Compare different Savings Plans with Recommendation Support
Cloudability’s recommendations support the two major types of Savings Plans: Compute Savings Plans and EC2 Instance Savings Plans. You will get higher savings rates with EC2 Instance Savings Plans, but higher coverage of usage with Compute (EC2 Instance Savings Plans are just for EC2 and scoped to an Instance Family and Region). Choosing between these two options is an important decision for any FinOps team. Cloudability can make this process a lot easier by clarifying the categories of usage that can be covered and contrasting the savings on offer.
Understand expected impact, then act
After settling on a general approach, the next step is to understand each applicable savings opportunity. Part of this is evaluating the usage that can be covered by additional commitments—and because commitments get consumed or become unused on an hourly basis, this means hourly-level analysis. The detailed view for each opportunity provides a powerful set of insights in one visualization, contrasting your current commitment position and recommended purchase against relevant usage from the selected date window.
By moving your cursor across the histogram, you can instantly identify hourly patterns and validate the “baseline” usage it makes sense to cover versus spikes that should remain on demand.
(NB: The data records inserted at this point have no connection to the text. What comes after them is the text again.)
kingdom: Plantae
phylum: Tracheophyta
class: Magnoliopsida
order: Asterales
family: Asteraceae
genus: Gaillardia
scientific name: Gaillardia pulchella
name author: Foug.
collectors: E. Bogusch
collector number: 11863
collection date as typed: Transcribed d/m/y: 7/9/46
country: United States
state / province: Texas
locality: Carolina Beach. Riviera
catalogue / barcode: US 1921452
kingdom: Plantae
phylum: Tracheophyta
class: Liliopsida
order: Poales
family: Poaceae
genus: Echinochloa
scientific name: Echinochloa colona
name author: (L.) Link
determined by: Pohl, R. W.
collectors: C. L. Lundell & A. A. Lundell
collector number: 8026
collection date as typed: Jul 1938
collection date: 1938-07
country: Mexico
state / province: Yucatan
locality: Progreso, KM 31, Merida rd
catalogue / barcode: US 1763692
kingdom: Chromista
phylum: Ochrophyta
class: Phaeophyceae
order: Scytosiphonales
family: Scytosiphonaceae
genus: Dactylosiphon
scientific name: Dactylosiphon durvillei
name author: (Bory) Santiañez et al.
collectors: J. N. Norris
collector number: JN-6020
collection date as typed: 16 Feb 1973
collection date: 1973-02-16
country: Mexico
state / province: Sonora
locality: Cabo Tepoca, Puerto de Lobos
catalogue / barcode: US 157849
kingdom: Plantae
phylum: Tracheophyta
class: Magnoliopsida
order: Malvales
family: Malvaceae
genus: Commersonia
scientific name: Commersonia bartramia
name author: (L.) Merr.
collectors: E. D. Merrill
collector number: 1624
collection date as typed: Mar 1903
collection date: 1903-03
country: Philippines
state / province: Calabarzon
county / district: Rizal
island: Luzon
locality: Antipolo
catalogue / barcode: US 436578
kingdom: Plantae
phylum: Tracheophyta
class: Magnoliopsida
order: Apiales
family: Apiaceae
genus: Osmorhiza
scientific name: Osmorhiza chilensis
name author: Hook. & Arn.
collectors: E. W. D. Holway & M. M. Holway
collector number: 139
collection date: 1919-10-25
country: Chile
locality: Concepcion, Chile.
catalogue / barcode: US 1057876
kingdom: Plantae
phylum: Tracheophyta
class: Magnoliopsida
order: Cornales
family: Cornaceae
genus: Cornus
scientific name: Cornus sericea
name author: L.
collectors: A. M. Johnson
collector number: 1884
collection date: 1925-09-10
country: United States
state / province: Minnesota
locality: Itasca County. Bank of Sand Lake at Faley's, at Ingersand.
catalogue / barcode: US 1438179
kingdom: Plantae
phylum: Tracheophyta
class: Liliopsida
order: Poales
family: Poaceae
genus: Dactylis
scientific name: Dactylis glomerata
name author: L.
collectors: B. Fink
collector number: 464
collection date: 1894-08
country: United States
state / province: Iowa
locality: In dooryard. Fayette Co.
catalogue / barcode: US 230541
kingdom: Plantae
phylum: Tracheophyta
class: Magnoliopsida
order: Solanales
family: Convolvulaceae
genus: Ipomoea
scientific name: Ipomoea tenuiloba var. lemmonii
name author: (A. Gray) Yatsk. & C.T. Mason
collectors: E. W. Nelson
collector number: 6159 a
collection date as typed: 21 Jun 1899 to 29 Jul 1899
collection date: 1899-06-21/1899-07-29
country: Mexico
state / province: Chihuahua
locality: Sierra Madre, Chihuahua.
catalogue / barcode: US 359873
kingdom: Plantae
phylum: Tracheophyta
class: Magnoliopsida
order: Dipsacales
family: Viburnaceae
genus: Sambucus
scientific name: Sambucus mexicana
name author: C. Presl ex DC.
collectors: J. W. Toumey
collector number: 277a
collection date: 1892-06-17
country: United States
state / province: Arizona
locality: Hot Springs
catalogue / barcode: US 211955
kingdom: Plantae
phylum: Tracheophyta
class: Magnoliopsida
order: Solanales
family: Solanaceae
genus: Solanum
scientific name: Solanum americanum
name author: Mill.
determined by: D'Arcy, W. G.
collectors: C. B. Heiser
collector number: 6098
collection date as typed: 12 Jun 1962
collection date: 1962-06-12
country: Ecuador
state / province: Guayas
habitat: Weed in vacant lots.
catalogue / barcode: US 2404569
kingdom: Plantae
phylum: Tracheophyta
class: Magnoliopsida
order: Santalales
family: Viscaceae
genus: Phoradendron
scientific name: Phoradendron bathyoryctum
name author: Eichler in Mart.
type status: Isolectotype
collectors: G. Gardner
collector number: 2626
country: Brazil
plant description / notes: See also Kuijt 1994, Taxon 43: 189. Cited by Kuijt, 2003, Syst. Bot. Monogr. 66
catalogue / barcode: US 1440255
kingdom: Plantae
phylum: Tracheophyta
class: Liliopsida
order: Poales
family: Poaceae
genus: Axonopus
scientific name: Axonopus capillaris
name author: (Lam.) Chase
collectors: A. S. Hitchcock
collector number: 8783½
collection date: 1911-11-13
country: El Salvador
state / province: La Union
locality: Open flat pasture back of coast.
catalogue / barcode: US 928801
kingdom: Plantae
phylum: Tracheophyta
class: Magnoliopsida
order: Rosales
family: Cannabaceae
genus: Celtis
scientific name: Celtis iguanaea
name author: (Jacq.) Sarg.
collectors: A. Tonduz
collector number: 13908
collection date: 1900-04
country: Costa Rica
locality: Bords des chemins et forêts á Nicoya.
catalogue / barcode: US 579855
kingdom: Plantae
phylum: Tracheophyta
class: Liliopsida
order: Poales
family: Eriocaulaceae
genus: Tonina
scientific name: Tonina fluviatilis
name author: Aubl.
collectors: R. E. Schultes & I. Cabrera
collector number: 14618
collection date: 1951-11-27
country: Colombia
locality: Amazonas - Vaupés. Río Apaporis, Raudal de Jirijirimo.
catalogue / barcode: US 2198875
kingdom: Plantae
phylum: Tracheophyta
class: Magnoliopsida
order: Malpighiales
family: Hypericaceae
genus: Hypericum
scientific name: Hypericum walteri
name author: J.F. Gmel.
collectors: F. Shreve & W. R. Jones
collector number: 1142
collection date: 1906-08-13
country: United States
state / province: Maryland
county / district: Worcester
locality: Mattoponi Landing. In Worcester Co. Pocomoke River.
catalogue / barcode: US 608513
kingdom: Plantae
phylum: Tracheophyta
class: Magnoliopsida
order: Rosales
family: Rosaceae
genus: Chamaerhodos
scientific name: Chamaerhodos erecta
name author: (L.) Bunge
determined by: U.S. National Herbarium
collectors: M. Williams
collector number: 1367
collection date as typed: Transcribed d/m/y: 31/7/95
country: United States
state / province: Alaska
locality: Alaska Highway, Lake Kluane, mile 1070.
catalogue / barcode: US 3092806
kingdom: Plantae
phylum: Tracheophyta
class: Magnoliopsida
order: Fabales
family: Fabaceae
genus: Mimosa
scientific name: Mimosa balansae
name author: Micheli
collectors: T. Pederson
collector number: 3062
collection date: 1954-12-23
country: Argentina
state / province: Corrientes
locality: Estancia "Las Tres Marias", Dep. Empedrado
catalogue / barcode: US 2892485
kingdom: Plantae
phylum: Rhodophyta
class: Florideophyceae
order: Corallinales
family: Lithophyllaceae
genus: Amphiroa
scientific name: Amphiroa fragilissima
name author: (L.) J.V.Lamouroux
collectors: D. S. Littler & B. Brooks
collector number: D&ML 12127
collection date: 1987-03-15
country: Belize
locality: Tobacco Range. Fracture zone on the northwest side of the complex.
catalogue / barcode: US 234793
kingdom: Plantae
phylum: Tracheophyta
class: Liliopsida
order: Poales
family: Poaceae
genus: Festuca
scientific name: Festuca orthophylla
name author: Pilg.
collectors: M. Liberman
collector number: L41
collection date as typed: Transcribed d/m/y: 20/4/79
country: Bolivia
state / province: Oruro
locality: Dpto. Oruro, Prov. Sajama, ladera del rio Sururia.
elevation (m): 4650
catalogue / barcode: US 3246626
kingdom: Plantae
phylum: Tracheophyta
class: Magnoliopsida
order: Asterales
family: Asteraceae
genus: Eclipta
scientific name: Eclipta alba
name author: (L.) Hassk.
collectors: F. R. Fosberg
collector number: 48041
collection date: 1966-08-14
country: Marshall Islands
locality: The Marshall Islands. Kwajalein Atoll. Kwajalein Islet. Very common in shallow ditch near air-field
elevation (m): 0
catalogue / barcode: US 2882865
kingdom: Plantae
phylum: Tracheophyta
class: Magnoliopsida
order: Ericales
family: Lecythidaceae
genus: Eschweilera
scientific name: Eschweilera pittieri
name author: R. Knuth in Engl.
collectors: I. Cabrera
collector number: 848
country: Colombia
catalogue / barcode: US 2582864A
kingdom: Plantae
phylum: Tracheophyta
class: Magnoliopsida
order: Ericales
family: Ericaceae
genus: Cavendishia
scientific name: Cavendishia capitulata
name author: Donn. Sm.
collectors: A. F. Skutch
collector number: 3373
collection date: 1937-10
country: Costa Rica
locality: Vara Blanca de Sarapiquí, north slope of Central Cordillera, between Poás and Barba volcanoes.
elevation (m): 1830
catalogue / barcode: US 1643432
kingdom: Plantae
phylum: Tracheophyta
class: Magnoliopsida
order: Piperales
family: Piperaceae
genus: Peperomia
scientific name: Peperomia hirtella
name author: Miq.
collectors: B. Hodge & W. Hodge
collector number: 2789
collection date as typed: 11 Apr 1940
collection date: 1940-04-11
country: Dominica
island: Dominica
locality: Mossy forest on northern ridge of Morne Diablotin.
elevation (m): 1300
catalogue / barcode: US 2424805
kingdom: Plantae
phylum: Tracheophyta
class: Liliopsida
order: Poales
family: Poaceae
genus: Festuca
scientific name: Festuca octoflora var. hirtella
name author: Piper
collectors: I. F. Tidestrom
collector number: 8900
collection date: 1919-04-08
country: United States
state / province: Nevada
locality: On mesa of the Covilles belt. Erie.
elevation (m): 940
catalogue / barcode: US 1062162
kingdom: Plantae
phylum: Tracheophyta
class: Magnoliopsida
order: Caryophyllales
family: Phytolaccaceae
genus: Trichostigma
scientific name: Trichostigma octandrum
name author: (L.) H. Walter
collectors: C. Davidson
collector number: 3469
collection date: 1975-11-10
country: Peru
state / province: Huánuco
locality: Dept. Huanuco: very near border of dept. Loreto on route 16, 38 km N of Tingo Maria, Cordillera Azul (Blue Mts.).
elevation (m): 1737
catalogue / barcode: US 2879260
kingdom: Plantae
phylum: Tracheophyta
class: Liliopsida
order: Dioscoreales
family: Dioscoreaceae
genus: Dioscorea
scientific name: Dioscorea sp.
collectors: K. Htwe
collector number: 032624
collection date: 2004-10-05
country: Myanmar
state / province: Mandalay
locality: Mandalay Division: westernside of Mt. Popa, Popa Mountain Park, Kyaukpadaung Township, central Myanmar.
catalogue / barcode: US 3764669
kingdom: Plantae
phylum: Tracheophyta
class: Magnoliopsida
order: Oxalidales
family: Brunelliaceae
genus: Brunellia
It is worth noting that the “Existing” and “Buys” layers are shown at the discounted price (since this is how you purchase Savings Plans from AWS), while the remaining usage is shown at the on-demand price. In other words, the visualization clarifies what you would pay in total if the recommendation was followed.
Our tip: Many organizations have success purchasing Savings Plans incrementally and reviewing the status on a regular cadence. This can help the FinOps team build confidence that their purchases are having the expected impact.
Finally, before making any purchase, you might find it valuable to assess the cash-flow implications and the estimated savings over the term.
At Apptio, we believe Savings Plans are the future of commitment-based discounting for AWS and expect them to be rolled out to additional services. As there are currently no Savings Plans for RDS or Redshift, we encourage our customers to continue leveraging Reserved Instances to lower hourly rates for this usage. Cloudability’s interactive recommendations are here to help your FinOps team understand how they can be applied to your usage and drive ongoing cost efficiencies.